Abstract
Background:
The introduction of continuous glucose monitoring (CGM) devices has dramatically increased the amount of information available about each patient. While CGM has become a useful diagnostic tool for the individual patient, interpretive issues including noise reduction remain and further analytical work is needed to fully utilize the data richness.
Method:
We applied discrete Fourier transform methodology to CGM data to obtain an overall statistical model providing the dimension reduction necessary for insightful analyses of the whole function and explored some properties and possible applications of this technology.
Results:
The following example applications are shown. Discrete Fourier transform allows reduction of noise using an objective statistical criterion and may, as a first step, possibly enhance the value of various measures of variability through this noise reduction.
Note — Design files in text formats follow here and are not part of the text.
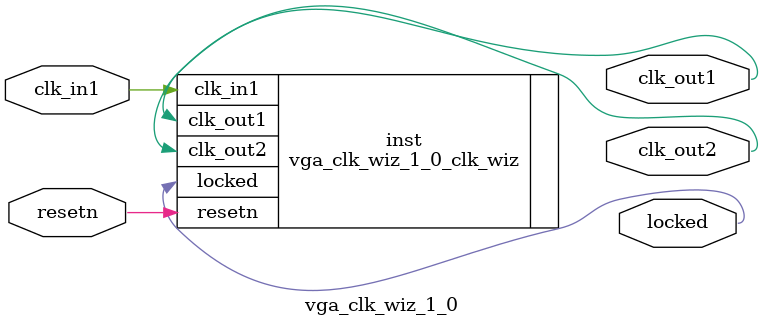
<source format=v>


`timescale 1ps/1ps

(* CORE_GENERATION_INFO = "vga_clk_wiz_1_0,clk_wiz_v6_0_2_0_0,{component_name=vga_clk_wiz_1_0,use_phase_alignment=true,use_min_o_jitter=false,use_max_i_jitter=false,use_dyn_phase_shift=false,use_inclk_switchover=false,use_dyn_reconfig=false,enable_axi=0,feedback_source=FDBK_AUTO,PRIMITIVE=MMCM,num_out_clk=2,clkin1_period=10.000,clkin2_period=10.000,use_power_down=false,use_reset=true,use_locked=true,use_inclk_stopped=false,feedback_type=SINGLE,CLOCK_MGR_TYPE=NA,manual_override=false}" *)

module vga_clk_wiz_1_0 
 (
  // Clock out ports
  output        clk_out1,
  output        clk_out2,
  // Status and control signals
  input         resetn,
  output        locked,
 // Clock in ports
  input         clk_in1
 );

  vga_clk_wiz_1_0_clk_wiz inst
  (
  // Clock out ports  
  .clk_out1(clk_out1),
  .clk_out2(clk_out2),
  // Status and control signals               
  .resetn(resetn), 
  .locked(locked),
 // Clock in ports
  .clk_in1(clk_in1)
  );

endmodule

</source>
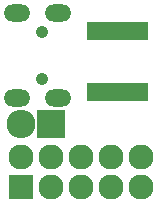
<source format=gbr>
G04 #@! TF.FileFunction,Soldermask,Bot*
%FSLAX46Y46*%
G04 Gerber Fmt 4.6, Leading zero omitted, Abs format (unit mm)*
G04 Created by KiCad (PCBNEW 0.201603171416+6624~43~ubuntu15.10.1-product) date man 21 mar 2016 10:26:27 CET*
%MOMM*%
G01*
G04 APERTURE LIST*
%ADD10C,0.100000*%
%ADD11R,0.800000X1.600000*%
%ADD12O,2.250000X1.450000*%
%ADD13C,1.050000*%
%ADD14R,2.432000X2.432000*%
%ADD15O,2.432000X2.432000*%
%ADD16O,2.127200X2.127200*%
%ADD17R,2.127200X2.127200*%
G04 APERTURE END LIST*
D10*
D11*
X126479300Y-117433400D03*
X125844300Y-117433400D03*
X125209300Y-117433400D03*
X124574300Y-117433400D03*
X123939300Y-117433400D03*
X123304300Y-117433400D03*
X122669300Y-117433400D03*
X122034300Y-117433400D03*
X122034300Y-112233400D03*
X122669300Y-112233400D03*
X123304300Y-112233400D03*
X123939300Y-112233400D03*
X124574300Y-112233400D03*
X125209300Y-112233400D03*
X125844300Y-112233400D03*
X126479300Y-112233400D03*
D12*
X115756400Y-110718400D03*
X115756400Y-117868400D03*
X119206400Y-110718400D03*
X119206400Y-117868400D03*
D13*
X117881400Y-112293400D03*
X117881400Y-116293400D03*
D14*
X118668800Y-120116600D03*
D15*
X116128800Y-120116600D03*
D16*
X126263400Y-122859800D03*
X126263400Y-125399800D03*
D17*
X116103400Y-125399800D03*
D16*
X116103400Y-122859800D03*
X118643400Y-125399800D03*
X118643400Y-122859800D03*
X121183400Y-125399800D03*
X121183400Y-122859800D03*
X123723400Y-125399800D03*
X123723400Y-122859800D03*
M02*

</source>
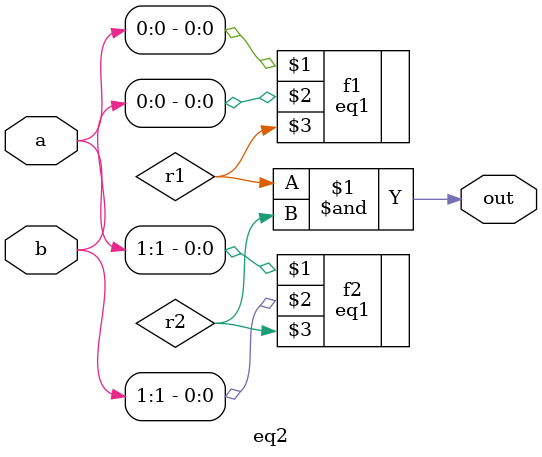
<source format=v>
`timescale 1ns / 1ps
`include "eq1.v"

module eq2(
	input wire [1:0] a,b,
	output wire out
);
	wire r1, r2;
	eq1 f1 (a[0], b[0], r1);
	eq1 f2 (a[1], b[1], r2);
	
	assign out = r1 & r2;
endmodule

</source>
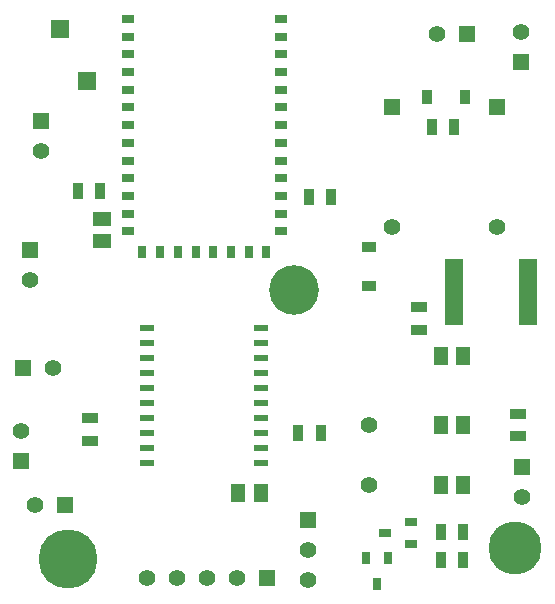
<source format=gts>
G04 (created by PCBNEW (2013-07-07 BZR 4022)-stable) date 24/06/2015 00:02:37*
%MOIN*%
G04 Gerber Fmt 3.4, Leading zero omitted, Abs format*
%FSLAX34Y34*%
G01*
G70*
G90*
G04 APERTURE LIST*
%ADD10C,0.00590551*%
%ADD11R,0.0394X0.0315*%
%ADD12R,0.0315X0.0394*%
%ADD13R,0.0358268X0.0480315*%
%ADD14R,0.05X0.02*%
%ADD15R,0.0590551X0.0590551*%
%ADD16R,0.035X0.055*%
%ADD17R,0.055X0.035*%
%ADD18R,0.055X0.055*%
%ADD19C,0.055*%
%ADD20R,0.0629921X0.224409*%
%ADD21C,0.056*%
%ADD22R,0.0433071X0.0314961*%
%ADD23R,0.0314961X0.0433071*%
%ADD24R,0.0512X0.059*%
%ADD25R,0.059X0.0512*%
%ADD26R,0.0480315X0.0358268*%
%ADD27C,0.165354*%
%ADD28C,0.19685*%
%ADD29C,0.177165*%
G04 APERTURE END LIST*
G54D10*
G54D11*
X85017Y-72850D03*
X85883Y-72475D03*
X85883Y-73225D03*
G54D12*
X84750Y-74533D03*
X84375Y-73667D03*
X85125Y-73667D03*
G54D13*
X87695Y-58300D03*
X86404Y-58300D03*
G54D14*
X77100Y-66000D03*
X77100Y-66500D03*
X77100Y-67000D03*
X77100Y-67500D03*
X77100Y-68000D03*
X77100Y-68500D03*
X77100Y-69000D03*
X77100Y-69500D03*
X77100Y-70000D03*
X77100Y-70500D03*
X80900Y-70500D03*
X80900Y-70000D03*
X80900Y-69500D03*
X80900Y-69000D03*
X80900Y-68500D03*
X80900Y-68000D03*
X80900Y-67500D03*
X80900Y-67000D03*
X80900Y-66500D03*
X80900Y-66000D03*
G54D15*
X74200Y-56031D03*
X75100Y-57781D03*
G54D16*
X87325Y-59300D03*
X86575Y-59300D03*
X82125Y-69500D03*
X82875Y-69500D03*
G54D17*
X89450Y-68875D03*
X89450Y-69625D03*
X86150Y-65325D03*
X86150Y-66075D03*
G54D16*
X87625Y-72800D03*
X86875Y-72800D03*
X87625Y-73750D03*
X86875Y-73750D03*
X74775Y-61450D03*
X75525Y-61450D03*
G54D17*
X75200Y-69775D03*
X75200Y-69025D03*
G54D16*
X82475Y-61650D03*
X83225Y-61650D03*
G54D18*
X81100Y-74350D03*
G54D19*
X80100Y-74350D03*
X79100Y-74350D03*
X78100Y-74350D03*
X77100Y-74350D03*
G54D18*
X82450Y-72400D03*
G54D19*
X82450Y-73400D03*
X82450Y-74400D03*
G54D18*
X73200Y-63400D03*
G54D19*
X73200Y-64400D03*
G54D18*
X73550Y-59100D03*
G54D19*
X73550Y-60100D03*
G54D18*
X89600Y-70650D03*
G54D19*
X89600Y-71650D03*
G54D18*
X87750Y-56200D03*
G54D19*
X86750Y-56200D03*
G54D18*
X72900Y-70450D03*
G54D19*
X72900Y-69450D03*
G54D18*
X72950Y-67350D03*
G54D19*
X73950Y-67350D03*
G54D18*
X89550Y-57150D03*
G54D19*
X89550Y-56150D03*
G54D18*
X74350Y-71900D03*
G54D19*
X73350Y-71900D03*
G54D20*
X89790Y-64800D03*
X87309Y-64800D03*
G54D21*
X84500Y-71250D03*
X84500Y-69250D03*
G54D22*
X76440Y-55706D03*
X76440Y-56297D03*
X76440Y-56887D03*
X76440Y-57478D03*
X76440Y-58068D03*
X76440Y-58659D03*
X76440Y-59250D03*
X76440Y-59840D03*
X76440Y-60431D03*
X76440Y-61021D03*
X76440Y-61612D03*
X76440Y-62202D03*
X76440Y-62793D03*
G54D23*
X76933Y-63482D03*
X77523Y-63482D03*
X78114Y-63482D03*
X78704Y-63482D03*
X79295Y-63482D03*
X79885Y-63482D03*
X80476Y-63482D03*
X81066Y-63482D03*
G54D22*
X81559Y-62793D03*
X81559Y-62202D03*
X81559Y-61612D03*
X81559Y-61021D03*
X81559Y-60431D03*
X81559Y-59840D03*
X81559Y-59250D03*
X81559Y-58659D03*
X81559Y-58068D03*
X81559Y-57478D03*
X81559Y-56887D03*
X81559Y-56297D03*
X81559Y-55706D03*
G54D18*
X85250Y-58650D03*
G54D19*
X85250Y-62650D03*
G54D18*
X88750Y-58650D03*
G54D19*
X88750Y-62650D03*
G54D24*
X86875Y-71250D03*
X87625Y-71250D03*
G54D25*
X75600Y-63125D03*
X75600Y-62375D03*
G54D24*
X80875Y-71500D03*
X80125Y-71500D03*
X86875Y-69250D03*
X87625Y-69250D03*
X86875Y-66950D03*
X87625Y-66950D03*
G54D26*
X84500Y-64595D03*
X84500Y-63304D03*
G54D27*
X82000Y-64750D03*
G54D28*
X74450Y-73700D03*
G54D29*
X89350Y-73350D03*
M02*

</source>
Average functions of groups in a prospective randomized clinical are demonstrated and the aggregate function is readily visualized. Second and third harmonic amplitudes at baseline correlate with hemoglobin A1c after a 6-month treatment period. The time points of most rapid glucose decreases are identified easily with the functional through the second derivative, and its correlation with subsequent reported symptomatic hypoglycemia is shown.
Conclusions:
Discrete Fourier transform offers an attractive analytical methodology for CGM data given the achievable dimension reduction without loss of essential information as well as its ability to eliminate noise.